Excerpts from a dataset

--

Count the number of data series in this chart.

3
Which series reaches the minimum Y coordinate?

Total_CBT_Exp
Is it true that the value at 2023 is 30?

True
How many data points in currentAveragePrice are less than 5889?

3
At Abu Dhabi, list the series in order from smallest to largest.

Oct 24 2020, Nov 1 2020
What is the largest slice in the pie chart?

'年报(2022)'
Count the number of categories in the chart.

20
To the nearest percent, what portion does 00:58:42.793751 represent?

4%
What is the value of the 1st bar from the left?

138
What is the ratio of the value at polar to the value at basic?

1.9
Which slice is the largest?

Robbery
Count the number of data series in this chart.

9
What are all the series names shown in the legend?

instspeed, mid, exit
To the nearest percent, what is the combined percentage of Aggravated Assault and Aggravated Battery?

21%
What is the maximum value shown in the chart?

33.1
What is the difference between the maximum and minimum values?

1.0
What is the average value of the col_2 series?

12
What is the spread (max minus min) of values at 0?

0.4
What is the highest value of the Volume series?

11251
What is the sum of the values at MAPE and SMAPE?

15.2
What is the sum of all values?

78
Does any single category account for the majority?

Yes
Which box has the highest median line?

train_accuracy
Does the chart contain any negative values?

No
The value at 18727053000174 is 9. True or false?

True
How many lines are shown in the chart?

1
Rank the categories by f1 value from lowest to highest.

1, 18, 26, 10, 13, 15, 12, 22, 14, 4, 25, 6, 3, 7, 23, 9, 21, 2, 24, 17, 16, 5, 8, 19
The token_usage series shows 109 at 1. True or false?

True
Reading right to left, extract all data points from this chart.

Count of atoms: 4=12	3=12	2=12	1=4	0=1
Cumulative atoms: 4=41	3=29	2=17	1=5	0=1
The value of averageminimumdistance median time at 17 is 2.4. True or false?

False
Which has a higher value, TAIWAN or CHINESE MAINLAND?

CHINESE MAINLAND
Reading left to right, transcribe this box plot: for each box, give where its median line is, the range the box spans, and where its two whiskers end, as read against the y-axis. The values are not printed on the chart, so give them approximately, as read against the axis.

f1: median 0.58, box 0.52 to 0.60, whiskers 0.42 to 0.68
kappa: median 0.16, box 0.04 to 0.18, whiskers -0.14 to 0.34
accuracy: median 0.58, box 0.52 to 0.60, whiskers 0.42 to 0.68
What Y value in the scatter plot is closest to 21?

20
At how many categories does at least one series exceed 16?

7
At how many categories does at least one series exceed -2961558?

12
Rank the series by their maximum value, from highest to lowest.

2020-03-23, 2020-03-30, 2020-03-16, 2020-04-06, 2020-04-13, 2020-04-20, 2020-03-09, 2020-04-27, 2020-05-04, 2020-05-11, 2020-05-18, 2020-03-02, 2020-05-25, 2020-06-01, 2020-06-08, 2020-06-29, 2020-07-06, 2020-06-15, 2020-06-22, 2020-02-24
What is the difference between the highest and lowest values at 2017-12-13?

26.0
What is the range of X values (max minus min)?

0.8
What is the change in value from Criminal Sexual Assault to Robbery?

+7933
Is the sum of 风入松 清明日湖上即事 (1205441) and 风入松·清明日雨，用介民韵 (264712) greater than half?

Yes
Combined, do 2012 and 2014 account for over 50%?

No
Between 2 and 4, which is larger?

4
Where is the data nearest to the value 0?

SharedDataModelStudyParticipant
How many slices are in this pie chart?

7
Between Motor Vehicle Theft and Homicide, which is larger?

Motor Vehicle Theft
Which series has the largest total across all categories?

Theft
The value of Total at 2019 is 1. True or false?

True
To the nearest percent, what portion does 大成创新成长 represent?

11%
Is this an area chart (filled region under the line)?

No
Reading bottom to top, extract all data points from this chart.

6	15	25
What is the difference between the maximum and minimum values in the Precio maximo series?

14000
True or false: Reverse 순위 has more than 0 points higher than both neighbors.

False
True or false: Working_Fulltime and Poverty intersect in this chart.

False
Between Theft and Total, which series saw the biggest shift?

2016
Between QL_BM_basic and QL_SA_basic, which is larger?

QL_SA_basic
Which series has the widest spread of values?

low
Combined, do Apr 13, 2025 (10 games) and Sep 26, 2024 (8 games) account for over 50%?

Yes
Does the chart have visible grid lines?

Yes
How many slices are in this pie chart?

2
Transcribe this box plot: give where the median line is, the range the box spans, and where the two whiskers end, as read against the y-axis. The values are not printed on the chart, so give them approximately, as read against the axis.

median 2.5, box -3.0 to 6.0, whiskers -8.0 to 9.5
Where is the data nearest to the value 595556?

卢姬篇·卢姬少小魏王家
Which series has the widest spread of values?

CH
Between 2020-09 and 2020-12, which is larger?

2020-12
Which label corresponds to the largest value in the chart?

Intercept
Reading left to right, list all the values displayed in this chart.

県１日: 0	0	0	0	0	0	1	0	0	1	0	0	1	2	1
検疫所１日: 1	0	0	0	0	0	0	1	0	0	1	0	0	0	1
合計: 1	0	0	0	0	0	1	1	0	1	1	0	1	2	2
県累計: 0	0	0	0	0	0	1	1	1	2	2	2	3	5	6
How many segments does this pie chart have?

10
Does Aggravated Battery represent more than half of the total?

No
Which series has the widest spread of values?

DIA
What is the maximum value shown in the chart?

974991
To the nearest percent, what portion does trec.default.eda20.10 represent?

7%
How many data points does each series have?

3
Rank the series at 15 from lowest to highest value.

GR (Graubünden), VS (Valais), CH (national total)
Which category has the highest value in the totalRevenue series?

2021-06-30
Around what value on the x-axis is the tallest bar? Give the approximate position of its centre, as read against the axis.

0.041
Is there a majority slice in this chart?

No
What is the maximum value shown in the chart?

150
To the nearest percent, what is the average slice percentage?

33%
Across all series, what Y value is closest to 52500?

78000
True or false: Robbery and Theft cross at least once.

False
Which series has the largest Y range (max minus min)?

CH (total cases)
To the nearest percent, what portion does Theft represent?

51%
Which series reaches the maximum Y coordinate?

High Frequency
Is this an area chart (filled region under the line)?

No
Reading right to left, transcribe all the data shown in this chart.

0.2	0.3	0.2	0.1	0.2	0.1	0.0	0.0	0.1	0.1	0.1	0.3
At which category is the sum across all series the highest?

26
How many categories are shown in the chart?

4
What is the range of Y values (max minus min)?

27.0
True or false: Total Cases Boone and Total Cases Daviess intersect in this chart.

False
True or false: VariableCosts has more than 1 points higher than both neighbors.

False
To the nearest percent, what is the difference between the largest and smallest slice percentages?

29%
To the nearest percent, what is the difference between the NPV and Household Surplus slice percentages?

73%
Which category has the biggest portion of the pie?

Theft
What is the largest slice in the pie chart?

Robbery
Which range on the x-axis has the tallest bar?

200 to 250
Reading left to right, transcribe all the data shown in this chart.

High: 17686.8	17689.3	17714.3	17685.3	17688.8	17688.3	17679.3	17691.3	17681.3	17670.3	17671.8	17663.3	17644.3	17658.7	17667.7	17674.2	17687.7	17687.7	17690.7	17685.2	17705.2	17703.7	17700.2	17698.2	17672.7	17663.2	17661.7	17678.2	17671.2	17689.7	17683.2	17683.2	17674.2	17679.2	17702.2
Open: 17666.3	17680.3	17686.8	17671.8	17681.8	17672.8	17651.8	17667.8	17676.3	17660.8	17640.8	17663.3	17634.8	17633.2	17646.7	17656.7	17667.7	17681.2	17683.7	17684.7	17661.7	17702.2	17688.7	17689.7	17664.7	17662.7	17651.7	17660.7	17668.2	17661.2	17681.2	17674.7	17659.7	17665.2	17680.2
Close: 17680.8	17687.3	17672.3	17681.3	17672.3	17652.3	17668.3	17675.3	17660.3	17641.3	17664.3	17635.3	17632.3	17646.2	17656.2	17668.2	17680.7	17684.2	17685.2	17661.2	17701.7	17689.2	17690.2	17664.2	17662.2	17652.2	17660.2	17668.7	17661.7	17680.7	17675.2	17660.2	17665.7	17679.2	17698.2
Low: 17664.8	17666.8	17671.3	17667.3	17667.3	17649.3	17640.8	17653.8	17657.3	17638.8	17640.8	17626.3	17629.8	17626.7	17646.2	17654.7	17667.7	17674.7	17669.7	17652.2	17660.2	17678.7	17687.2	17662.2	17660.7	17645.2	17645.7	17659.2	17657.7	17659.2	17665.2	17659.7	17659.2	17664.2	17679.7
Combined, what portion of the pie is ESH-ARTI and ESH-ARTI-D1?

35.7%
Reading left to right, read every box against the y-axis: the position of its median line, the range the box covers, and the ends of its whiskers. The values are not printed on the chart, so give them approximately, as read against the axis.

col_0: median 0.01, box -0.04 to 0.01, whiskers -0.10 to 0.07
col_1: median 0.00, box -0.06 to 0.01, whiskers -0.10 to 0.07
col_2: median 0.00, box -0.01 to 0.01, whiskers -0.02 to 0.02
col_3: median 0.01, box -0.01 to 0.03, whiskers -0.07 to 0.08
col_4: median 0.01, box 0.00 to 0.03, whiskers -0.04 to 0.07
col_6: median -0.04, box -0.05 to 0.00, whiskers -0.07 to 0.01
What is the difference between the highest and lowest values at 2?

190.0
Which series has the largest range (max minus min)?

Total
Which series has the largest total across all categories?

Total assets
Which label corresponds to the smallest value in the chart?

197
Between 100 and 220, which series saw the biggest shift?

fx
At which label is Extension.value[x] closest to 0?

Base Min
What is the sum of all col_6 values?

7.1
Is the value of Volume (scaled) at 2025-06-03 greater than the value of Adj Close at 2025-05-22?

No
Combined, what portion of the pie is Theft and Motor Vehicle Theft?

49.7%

--

> What you need to do
Reproduce word for word the lines in the records above, starting at the line containing "Oct 24 2020, Nov 1 2020" and ending at the line containing "What are all".

> Exercise result
Oct 24 2020, Nov 1 2020
What is the largest slice in the pie chart?

'年报(2022)'
Count the number of categories in the chart.

20
To the nearest percent, what portion does 00:58:42.793751 represent?

4%
What is the value of the 1st bar from the left?

138
What is the ratio of the value at polar to the value at basic?

1.9
Which slice is the largest?

Robbery
Count the number of data series in this chart.

9
What are all the series names shown in the legend?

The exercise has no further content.